Au plan des agencements sociétaires, l’égalité économique et sociale pour laquelle milite l’organisation anarchiste se traduit par la mise en œuvre de l’autogestion généralisée. La participation des individus et des collectifs en tant qu’acteurs et non plus simples spectateurs supposent :
- une conscience aiguë des problèmes qui traversent la société ;
- une responsabilisation face à ces problèmes ;
- le rejet de toutes les idéologies qui aspirent à diriger les individus et à décider en leur nom, le fascisme étant de ce point de vue exemplaire au travers de ses pratiques autoritaires…
Concernant la lutte contre l’idéologie fasciste et sa traduction en actes, il ne peut être question pour l’organisation anarchiste d’être désignée comme l’avant-garde d’une armée antifasciste prête à faire le coup de poing avec la vermine extrémiste.
Ainsi, en vue du développement d’une autodéfense antifasciste, nous devons éviter le piège d’un tête à tête anarchistes contre fascistes, qui placerait l’État, et les courants politiques institutionnels dans le rôle d’arbitres, usant tour à tour de la répression pour les uns et pour les autres, ce qui n’empêche pas l’État par ailleurs de soutenir ponctuellement les fascistes (en leur garantissant l’immunité ou en les protégeant).
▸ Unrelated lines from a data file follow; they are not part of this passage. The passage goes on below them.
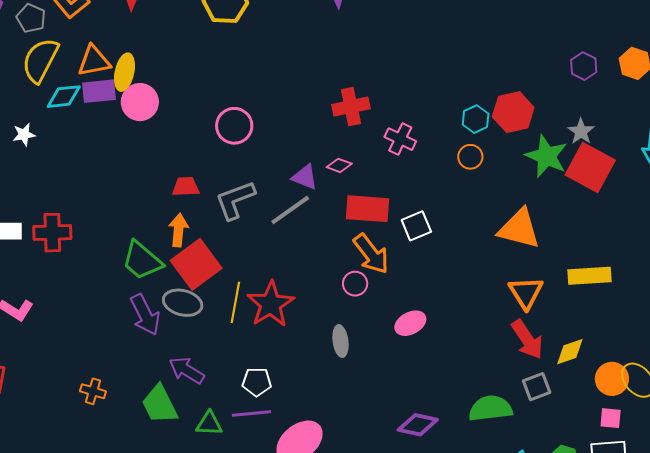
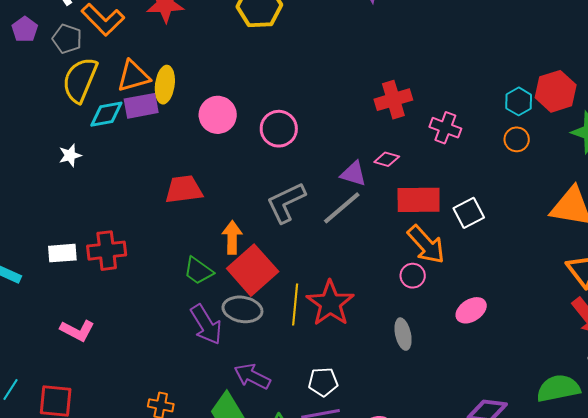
pink circle: (140, 102) -> (218, 115), moved
red trapezoid: (186, 187) -> (184, 189), moved, size x1.4
green trapezoid: (142, 261) -> (198, 271), size x0.7

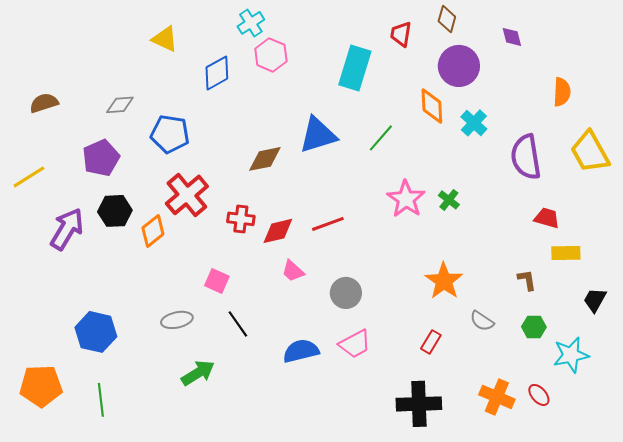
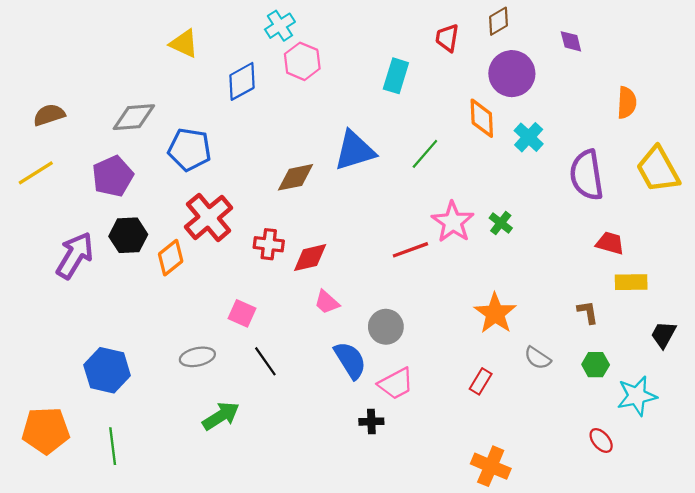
brown diamond: (447, 19) -> (498, 21), turned 44
cyan rectangle: (355, 68) -> (396, 76), size x0.7
gray diamond: (120, 105) -> (134, 117), size x1.4
yellow line: (29, 177) -> (36, 173), moved
red line: (328, 224) -> (410, 250), moved
blue semicircle: (301, 351) -> (350, 360), moved, turned 72
orange cross: (497, 397) -> (491, 466), moved
black cross: (419, 404) -> (371, 422), moved, size x0.5

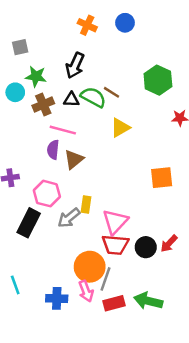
Les méthodes employées pour barrer la route aux fascistes doivent rencontrer l’assentiment de tous les individus et collectifs épris de justice sociale et de liberté. Il ne pourra être question de s’abriter derrière les Institutions – Justice, Police, décideurs et élus – pour éradiquer les idéologies rétrogrades.
L’autodéfense antifasciste que nous préconisons relève d’une culture d’autodéfense à développer dans les quartiers, sur les lieux de travail, les associations, les syndicats. Elle ne pourra se résumer à la seule dimension physique, dimension nécessaire et inévitable à certains moments, mais cette autodéfense devra faire sens et s’employer à aborder dans le champ idéologique la critique et la dénonciation des offensives fascistes masquées derrière des «passerelles».
Pour l’essentiel, le message que nous tenons à faire passer est celui-ci :
Nous devons tout mettre en œuvre pour barrer la route à la vermine fasciste et à toutes les dérives autoritaires.
Pour cela, nous devons nous mobiliser, le plus largement possible, afin de créer les conditions favorables à l’éradication des idées et des actes fascistes et à leur installation au sein de nos sociétés.
La lutte sociale nous fournit le terrain privilégié du nécessaire affrontement aux «fascismes», dès lors que s’engagent en même temps, le combat contre la barbarie capitaliste, l’autorité étatique et la lutte pour l’émancipation des individu-e-s.